NAPOLI. Un clan decapitato dagli arresti e schiacciato dalle condanne. Processo dopo processo il cartello Reale-Rinaldi-Formicola esce sempre più con le ossa rotte dalle inchieste giudiziarie da cui è stato colpito negli ultimi anni. L’ultima stangata porta la firma della terza sezione penale collegio b, che per la holding mafiosa di San Giovanni a Teduccio ha disposto otto condanne, per un ammontare di oltre cento anni di carcere.
Le più alte sono state quelle inflitti ai presunti capizona Mario Reale e Antonio Marigliano, che hanno incassato rispettivamente 15 anni e 15 anni e 6 mesi di reclusione. Il collegio presieduto dal giudice Primavera ha poi inflitto 10 anni di carcere a testa per Pasquale Esposito, Vittorio Folliero, Giuseppe Savino, Vincenzo Silenzio e Domenico Gianniello. Giuseppe Milo ha rimediato invece 10 anni e 6 mesi di reclusione. L’unica assoluzione è stata quella disposta Vincenzo Vigorito, difeso dagli avvocati Leopoldo Perone e Salvatore Impradice, scagionato con formula piena per non aver commesso il fatto.
Il processo appena definito con il rito ordinario scaturiva dal maxiblitz che a maggio del 2021 aveva portato all’esecuzione di ben trentasette arresti nei clan RealeRinaldi, Formicola e Silenzio. Gli arrestati erano a vario titolo gravemente indiziati dei reati di associazione per delinquere di tipo mafioso, tentato omicidio, estorsione, detenzione e porto di armi da fuoco aggravati. Le indagini della Squadra mobile avevano ricostruito l’esistenza del cartello criminale Rinaldi-Reale-Formicola, operante prevalentemente nel quartiere San Giovanni a Teduccio ma con ramificazioni in altre zone della città di Napoli nell’ambito della sfera di influenza, direzione e controllo dell’Alleanza di Secondigliano in contrapposizione con il clan Mazzarella.

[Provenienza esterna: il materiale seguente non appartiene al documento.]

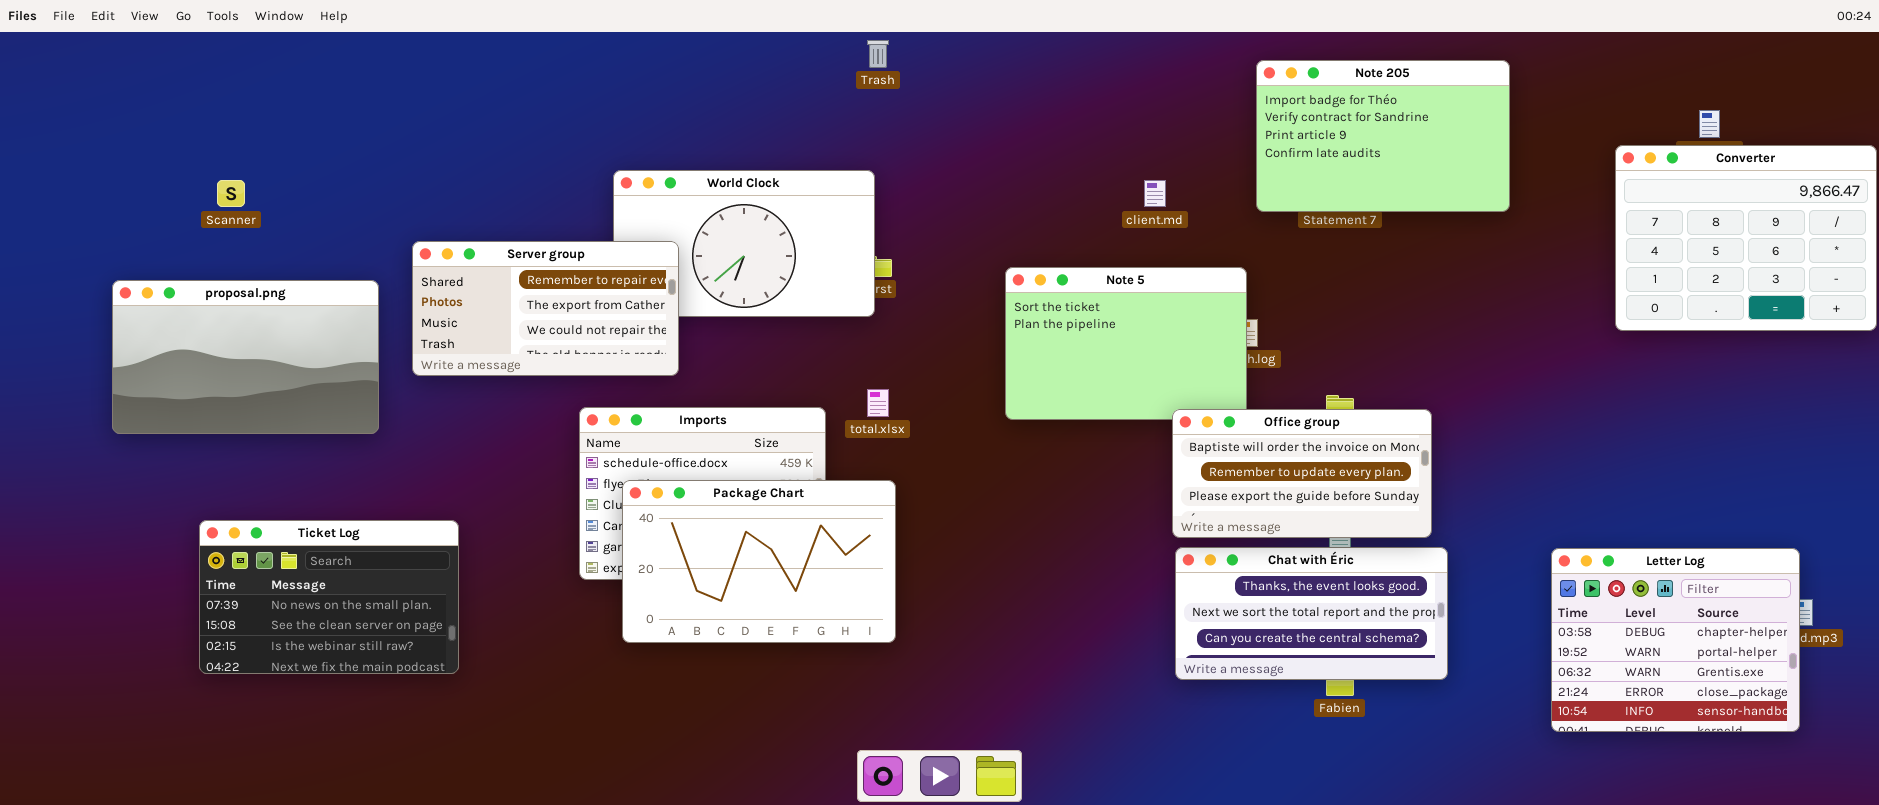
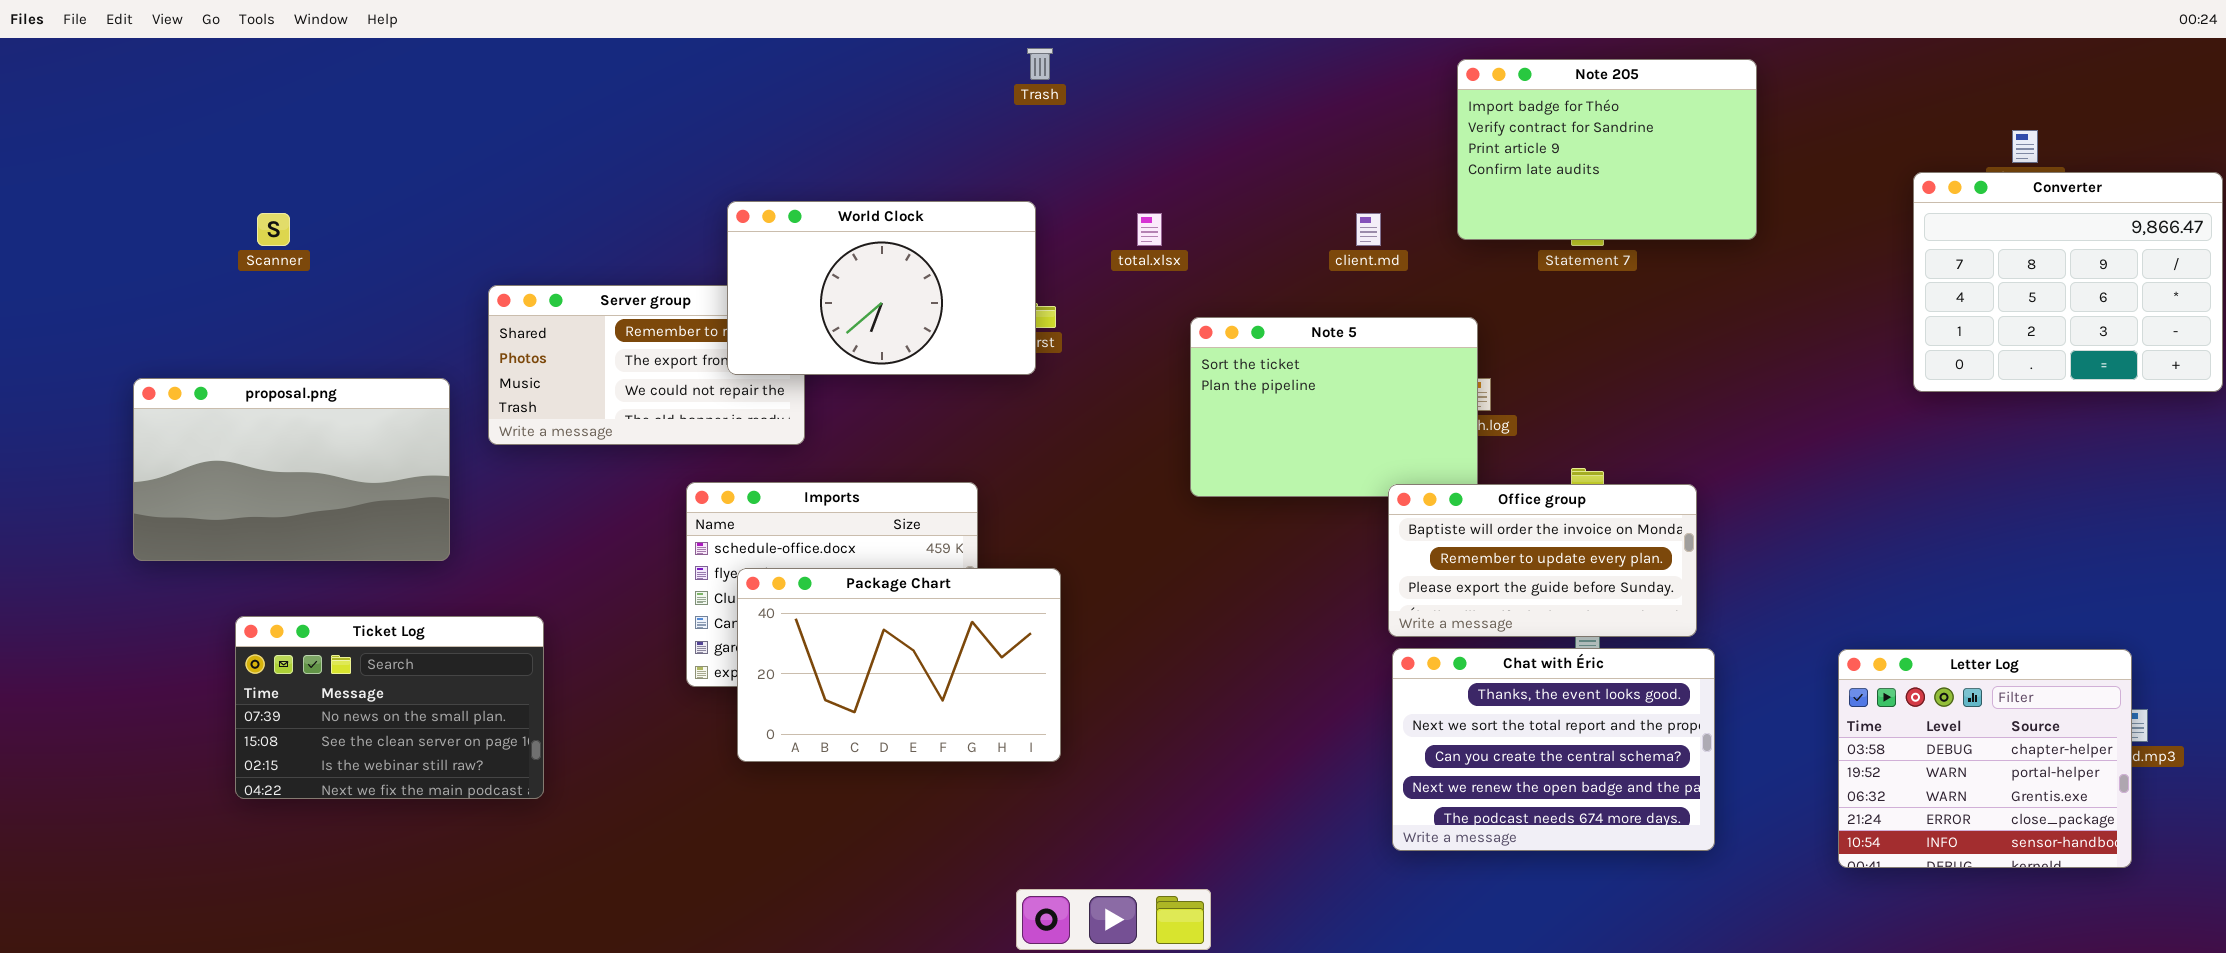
Note 205: [1256,60,1510,212] -> [1457,59,1757,240], moved
World Clock: [613,170,875,317] -> [727,201,1036,375], raised
proposal.png: [112,280,379,434] -> [133,378,450,561], moved
total.xlsx: [867,389,889,417] -> [1137,213,1162,246], moved
Chat with Éric: [1175,547,1448,680] -> [1392,648,1715,851], resized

Le indagini hanno ricostruito attraverso le intercettazioni, sia telefoniche che ambientali, le dichiarazioni dei collaboratori di giustizia e i riscontri, l’operatività del cartello e gli scontri armati con il clan Mazzarella a partire dalla seconda metà del 2014 e fino al 2019, attuati per il controllo delle attività illecite nell’area orientale della città, nelle zone di piazza Mercato e Porta Nolana, nonché a San Giorgio a Cremano e Portici. L’inchiesta aveva quindi consentito di ricostruire numerose stese, sparatorie in aria di colpi di pistola nei territori dei nemici, alcune compiute addirittura con gli Ak47, ma anche i tentati omicidi di Carmine Improta, Alfonso Mazzarella e Vincenzo Cozzolino, boss del clan Mazzarella.
Cuore pulsante dell’organizzazione era ed è il cosiddetto rione della “46”, il bunker del clan Rinaldi, il cui numero identificativo gli affiliati si facevano tatuare sulla pelle come simbolo di appartenenza. Dall’indagine era emerso poi anche l’uso dei social da parte di numerosi indagati. Gli inquirenti avevano infatti assistito sul web alla celebrazione dei vincoli camorristici e di ostentazione dei legami di appartenenza. Uno sfoggio pagato a suon di condanne esemplari.